RECORDS Start Marker

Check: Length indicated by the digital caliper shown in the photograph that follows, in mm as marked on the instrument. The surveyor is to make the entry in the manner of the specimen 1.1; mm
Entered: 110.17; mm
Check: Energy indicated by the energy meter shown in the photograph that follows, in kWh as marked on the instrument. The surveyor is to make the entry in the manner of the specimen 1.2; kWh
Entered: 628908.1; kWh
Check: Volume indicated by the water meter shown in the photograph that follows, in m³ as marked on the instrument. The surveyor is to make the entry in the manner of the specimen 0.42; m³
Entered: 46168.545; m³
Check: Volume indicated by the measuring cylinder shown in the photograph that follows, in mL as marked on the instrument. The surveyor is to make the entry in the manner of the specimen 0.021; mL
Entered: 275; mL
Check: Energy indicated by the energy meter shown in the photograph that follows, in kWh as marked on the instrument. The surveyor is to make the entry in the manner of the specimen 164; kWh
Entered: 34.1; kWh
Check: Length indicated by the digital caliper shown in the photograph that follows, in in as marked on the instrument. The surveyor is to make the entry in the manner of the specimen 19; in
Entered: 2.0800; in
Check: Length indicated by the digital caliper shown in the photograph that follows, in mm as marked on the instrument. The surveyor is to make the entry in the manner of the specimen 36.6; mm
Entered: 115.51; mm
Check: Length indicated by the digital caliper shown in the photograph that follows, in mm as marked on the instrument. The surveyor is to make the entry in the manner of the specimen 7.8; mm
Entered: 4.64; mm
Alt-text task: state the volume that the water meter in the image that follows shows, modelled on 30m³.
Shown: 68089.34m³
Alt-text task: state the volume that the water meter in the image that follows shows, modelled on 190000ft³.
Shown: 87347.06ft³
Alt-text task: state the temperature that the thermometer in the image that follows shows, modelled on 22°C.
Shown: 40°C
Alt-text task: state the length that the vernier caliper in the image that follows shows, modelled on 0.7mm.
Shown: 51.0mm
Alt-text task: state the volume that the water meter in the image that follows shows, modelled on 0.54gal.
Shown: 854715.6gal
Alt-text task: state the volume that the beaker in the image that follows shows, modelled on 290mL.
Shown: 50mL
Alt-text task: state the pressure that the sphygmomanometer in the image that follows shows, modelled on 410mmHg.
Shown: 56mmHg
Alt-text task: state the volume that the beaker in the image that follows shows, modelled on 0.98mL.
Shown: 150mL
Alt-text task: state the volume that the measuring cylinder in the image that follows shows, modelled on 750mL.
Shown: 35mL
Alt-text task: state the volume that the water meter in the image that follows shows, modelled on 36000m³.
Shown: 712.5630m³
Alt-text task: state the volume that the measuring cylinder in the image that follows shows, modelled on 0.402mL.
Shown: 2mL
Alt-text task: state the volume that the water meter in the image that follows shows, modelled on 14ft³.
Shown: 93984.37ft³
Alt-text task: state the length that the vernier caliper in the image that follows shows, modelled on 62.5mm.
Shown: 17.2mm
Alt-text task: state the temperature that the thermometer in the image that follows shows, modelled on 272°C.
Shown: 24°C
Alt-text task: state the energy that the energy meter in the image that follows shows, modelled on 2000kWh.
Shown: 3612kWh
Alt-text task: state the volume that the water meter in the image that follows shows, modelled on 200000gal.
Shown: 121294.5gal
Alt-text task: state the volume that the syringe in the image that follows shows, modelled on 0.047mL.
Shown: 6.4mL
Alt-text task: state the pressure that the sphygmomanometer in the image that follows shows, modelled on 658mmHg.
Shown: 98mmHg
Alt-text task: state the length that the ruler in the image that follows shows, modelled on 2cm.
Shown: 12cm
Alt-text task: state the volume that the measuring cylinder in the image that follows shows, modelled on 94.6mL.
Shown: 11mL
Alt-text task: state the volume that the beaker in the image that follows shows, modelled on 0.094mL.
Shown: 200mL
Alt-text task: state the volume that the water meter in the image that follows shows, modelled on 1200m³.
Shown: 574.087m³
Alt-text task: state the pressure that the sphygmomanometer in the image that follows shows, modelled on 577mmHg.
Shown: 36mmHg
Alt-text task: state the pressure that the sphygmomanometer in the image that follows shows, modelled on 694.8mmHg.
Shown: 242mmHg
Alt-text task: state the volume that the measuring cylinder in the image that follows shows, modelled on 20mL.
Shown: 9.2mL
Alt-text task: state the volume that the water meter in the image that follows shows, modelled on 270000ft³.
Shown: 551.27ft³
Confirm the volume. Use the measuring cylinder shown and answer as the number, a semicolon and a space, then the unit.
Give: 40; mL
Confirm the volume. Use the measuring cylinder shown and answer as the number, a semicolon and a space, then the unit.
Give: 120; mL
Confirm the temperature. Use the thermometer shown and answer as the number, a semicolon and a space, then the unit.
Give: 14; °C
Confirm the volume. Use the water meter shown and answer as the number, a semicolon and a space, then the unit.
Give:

RECORDS End Marker

▶ _WORK REQUEST_
Render the records above as a numbered list, leaving out any blank lines.

▶ _ANSWER SECTION_
1. Check: Length indicated by the digital caliper shown in the photograph that follows, in mm as marked on the instrument. The surveyor is to make the entry in the manner of the specimen 1.1; mm
2. Entered: 110.17; mm
3. Check: Energy indicated by the energy meter shown in the photograph that follows, in kWh as marked on the instrument. The surveyor is to make the entry in the manner of the specimen 1.2; kWh
4. Entered: 628908.1; kWh
5. Check: Volume indicated by the water meter shown in the photograph that follows, in m³ as marked on the instrument. The surveyor is to make the entry in the manner of the specimen 0.42; m³
6. Entered: 46168.545; m³
7. Check: Volume indicated by the measuring cylinder shown in the photograph that follows, in mL as marked on the instrument. The surveyor is to make the entry in the manner of the specimen 0.021; mL
8. Entered: 275; mL
9. Check: Energy indicated by the energy meter shown in the photograph that follows, in kWh as marked on the instrument. The surveyor is to make the entry in the manner of the specimen 164; kWh
10. Entered: 34.1; kWh
11. Check: Length indicated by the digital caliper shown in the photograph that follows, in in as marked on the instrument. The surveyor is to make the entry in the manner of the specimen 19; in
12. Entered: 2.0800; in
13. Check: Length indicated by the digital caliper shown in the photograph that follows, in mm as marked on the instrument. The surveyor is to make the entry in the manner of the specimen 36.6; mm
14. Entered: 115.51; mm
15. Check: Length indicated by the digital caliper shown in the photograph that follows, in mm as marked on the instrument. The surveyor is to make the entry in the manner of the specimen 7.8; mm
16. Entered: 4.64; mm
17. Alt-text task: state the volume that the water meter in the image that follows shows, modelled on 30m³.
18. Shown: 68089.34m³
19. Alt-text task: state the volume that the water meter in the image that follows shows, modelled on 190000ft³.
20. Shown: 87347.06ft³
21. Alt-text task: state the temperature that the thermometer in the image that follows shows, modelled on 22°C.
22. Shown: 40°C
23. Alt-text task: state the length that the vernier caliper in the image that follows shows, modelled on 0.7mm.
24. Shown: 51.0mm
25. Alt-text task: state the volume that the water meter in the image that follows shows, modelled on 0.54gal.
26. Shown: 854715.6gal
27. Alt-text task: state the volume that the beaker in the image that follows shows, modelled on 290mL.
28. Shown: 50mL
29. Alt-text task: state the pressure that the sphygmomanometer in the image that follows shows, modelled on 410mmHg.
30. Shown: 56mmHg
31. Alt-text task: state the volume that the beaker in the image that follows shows, modelled on 0.98mL.
32. Shown: 150mL
33. Alt-text task: state the volume that the measuring cylinder in the image that follows shows, modelled on 750mL.
34. Shown: 35mL
35. Alt-text task: state the volume that the water meter in the image that follows shows, modelled on 36000m³.
36. Shown: 712.5630m³
37. Alt-text task: state the volume that the measuring cylinder in the image that follows shows, modelled on 0.402mL.
38. Shown: 2mL
39. Alt-text task: state the volume that the water meter in the image that follows shows, modelled on 14ft³.
40. Shown: 93984.37ft³
41. Alt-text task: state the length that the vernier caliper in the image that follows shows, modelled on 62.5mm.
42. Shown: 17.2mm
43. Alt-text task: state the temperature that the thermometer in the image that follows shows, modelled on 272°C.
44. Shown: 24°C
45. Alt-text task: state the energy that the energy meter in the image that follows shows, modelled on 2000kWh.
46. Shown: 3612kWh
47. Alt-text task: state the volume that the water meter in the image that follows shows, modelled on 200000gal.
48. Shown: 121294.5gal
49. Alt-text task: state the volume that the syringe in the image that follows shows, modelled on 0.047mL.
50. Shown: 6.4mL
51. Alt-text task: state the pressure that the sphygmomanometer in the image that follows shows, modelled on 658mmHg.
52. Shown: 98mmHg
53. Alt-text task: state the length that the ruler in the image that follows shows, modelled on 2cm.
54. Shown: 12cm
55. Alt-text task: state the volume that the measuring cylinder in the image that follows shows, modelled on 94.6mL.
56. Shown: 11mL
57. Alt-text task: state the volume that the beaker in the image that follows shows, modelled on 0.094mL.
58. Shown: 200mL
59. Alt-text task: state the volume that the water meter in the image that follows shows, modelled on 1200m³.
60. Shown: 574.087m³
61. Alt-text task: state the pressure that the sphygmomanometer in the image that follows shows, modelled on 577mmHg.
62. Shown: 36mmHg
63. Alt-text task: state the pressure that the sphygmomanometer in the image that follows shows, modelled on 694.8mmHg.
64. Shown: 242mmHg
65. Alt-text task: state the volume that the measuring cylinder in the image that follows shows, modelled on 20mL.
66. Shown: 9.2mL
67. Alt-text task: state the volume that the water meter in the image that follows shows, modelled on 270000ft³.
68. Shown: 551.27ft³
69. Confirm the volume. Use the measuring cylinder shown and answer as the number, a semicolon and a space, then the unit.
70. Give: 40; mL
71. Confirm the volume. Use the measuring cylinder shown and answer as the number, a semicolon and a space, then the unit.
72. Give: 120; mL
73. Confirm the temperature. Use the thermometer shown and answer as the number, a semicolon and a space, then the unit.
74. Give: 14; °C
75. Confirm the volume. Use the water meter shown and answer as the number, a semicolon and a space, then the unit.
76. Give:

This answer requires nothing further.